Secondly, don’t fight with power mongers. Fight for right, but not for power. If you’re just trying to have more power than they do, you are them. Furthermore, if you lose, they just get more power.
Thirdly, live transparently and vulnerably. My mother used to say, “Sunshine is the best cleanser.” Have you ever watched a television show or movie in which someone is being blackmailed because of a big secret in their past? I’m always yelling at the screen, “Tell!” If you’ve done something wrong, confess it. If it needs to be a public confession, do it. It’s painful, but afterward no one can manipulate you on that point. Now, continue to live openly. This does not, of course, mean that you should be totally indiscreet; we don’t want to know that much about you. Don’t worry about how other people think men or women (or young, old, Christian, agnostic, liberal, conservative, northern, southern, or whatever people) should act. Just be yourself, since there’s nobody else you can be, anyway.
Fourthly, if you need to, move their actions into the light. This takes a tremendous amount of courage and, for me at least, spiritual preparation. I take my inspiration from Matthew 18, and speak directly with the person who is undermining me. This interaction can be a real minefield, so it is important to be very sure of your motives and to speak and act kindly and lovingly. I have not always been completely successful with that, but it usually works out better than not speaking at all. If that doesn’t change the situation, you may have to involve another trusted individual, and then perhaps more than one person, always making sure that the individuals involved are impartial people with some authority, not just a big group of your friends. That’s intimidation. Many people are afraid of such confrontation, but if you check your motives constantly, this is a much more righteous way to live than with passive-aggressive, seething resentment. The goal of confrontation should be resolution of the problem and restoration of the relationship. If it’s done well, the relationship could be even better than before, and you will have disentangled yourself from manipulative control. In the process, a whole lot of other people may be so glad that you did.

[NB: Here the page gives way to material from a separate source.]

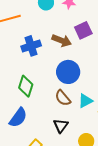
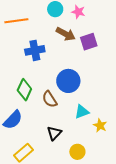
brown arrow: (62, 41) -> (66, 34), moved
brown semicircle: (63, 98) -> (50, 99), moved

Lastly, do real things that you love, and don’t look around to compare yourself to others. Figuring out how you can live authentically can be a life-long journey, but letting other people take you for a ride will never bring you joy.
If you are gifted in leadership, we can all benefit when you use those gifts to run your corporation or your PTA group, but no one wants to be a slave. If you are a Christian, you should believe that we were all created in the image and likeness of God, and so you should recognize the human dignity of all persons. I’m not sure how that translates for an unbeliever, but the point is that fear should not be a part of any relationship, even those that call for respect.

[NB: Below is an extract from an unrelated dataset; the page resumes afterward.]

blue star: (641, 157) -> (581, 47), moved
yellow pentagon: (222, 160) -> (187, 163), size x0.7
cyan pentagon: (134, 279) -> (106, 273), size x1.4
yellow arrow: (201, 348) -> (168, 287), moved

If, however, you are not a leader, go on and farm, paint, teach, program, build, sing, or whatever you do for all of us. Stay wide open to life and own your own soul. Examine your heart and make sure that you do it for love.
“And now these three remain: faith, hope, and love. But the greatest of these is love.” (1 Corinthians 13:13)
Disclaimer: You know that one about “any resemblance to actual persons, either living or dead, is totally coincidental”? Yeah, that one.